The New Yorker:

The true locus of the President’s humiliation onstage was not his misbegotten words but the sorry pictures he made with his face.

By Vinson Cunningham

The next-day freakout, livid as the most regrettable hangover, over President Joe Biden’s performance in Thursday night’s debate, has largely focussed, understandably, on words. Too many times, Biden’s sentences meandered outward in odd ellipses from the center of their meaning, or petered out softly like a kite losing wind. He talked inanely about Roe v. Wade having “three trimesters.” After a Biden answer about border security, his opposite number, Donald Trump—as ever, a creep—told one of the only truths that passed his lips all night: “I really don’t know what he said at the end of that sentence. I don’t think he knows what he said, either.” It’s inescapable: syntax, often a challenge for Biden, even in his younger years, betrayed him at the debate.

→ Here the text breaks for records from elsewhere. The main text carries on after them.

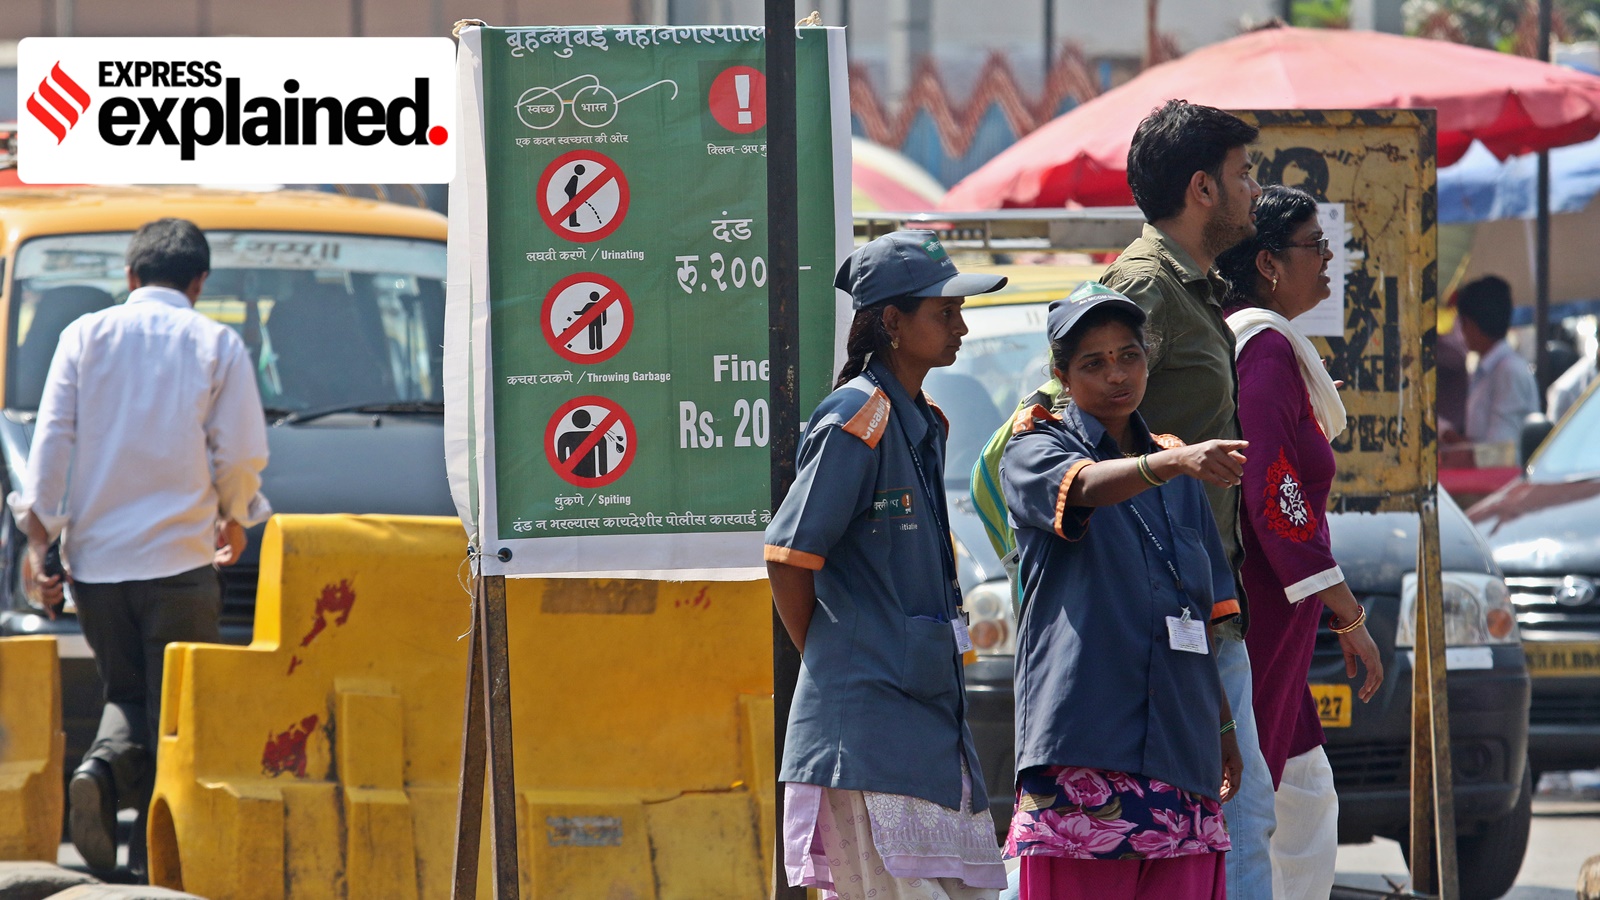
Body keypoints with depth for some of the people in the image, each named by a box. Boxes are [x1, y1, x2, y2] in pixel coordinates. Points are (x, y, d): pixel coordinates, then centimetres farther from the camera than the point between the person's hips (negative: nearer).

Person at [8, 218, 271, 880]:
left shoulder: (86, 336, 6)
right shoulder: (217, 345, 1)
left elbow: (51, 439, 0)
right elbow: (243, 453, 0)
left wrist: (38, 534, 2)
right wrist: (234, 516, 20)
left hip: (93, 554, 3)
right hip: (179, 554, -3)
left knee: (126, 693, 17)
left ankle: (101, 773, -13)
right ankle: (155, 846, -3)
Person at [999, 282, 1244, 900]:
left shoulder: (1175, 469, 20)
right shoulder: (1035, 450, 2)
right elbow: (1086, 487, -22)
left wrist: (1223, 726, 21)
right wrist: (1177, 462, -40)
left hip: (1177, 743, 5)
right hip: (1083, 731, -5)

The true locus of Biden’s humiliation on CNN, however, was not words but the series of sorry pictures he made with his face. Long after his misbegotten locutions are forgotten, I will remember the lost, misty mooniness in Biden’s eyes. When Trump was speaking—always an opportunity for his opponent to convey a frank, relatable disbelief at the stream of lies that inevitably pours forth—Biden’s face was often frozen: wide eyes, vague expression, slack mouth. He looked like he’d just remembered something of drastic domestic importance—the combination to the safe in his bedroom closet, the location of a lost key—and was in the process of forgetting it again. When he spoke, he seemed almost surprised—those eyes again!—to be hearing the hoarse sound of his own voice.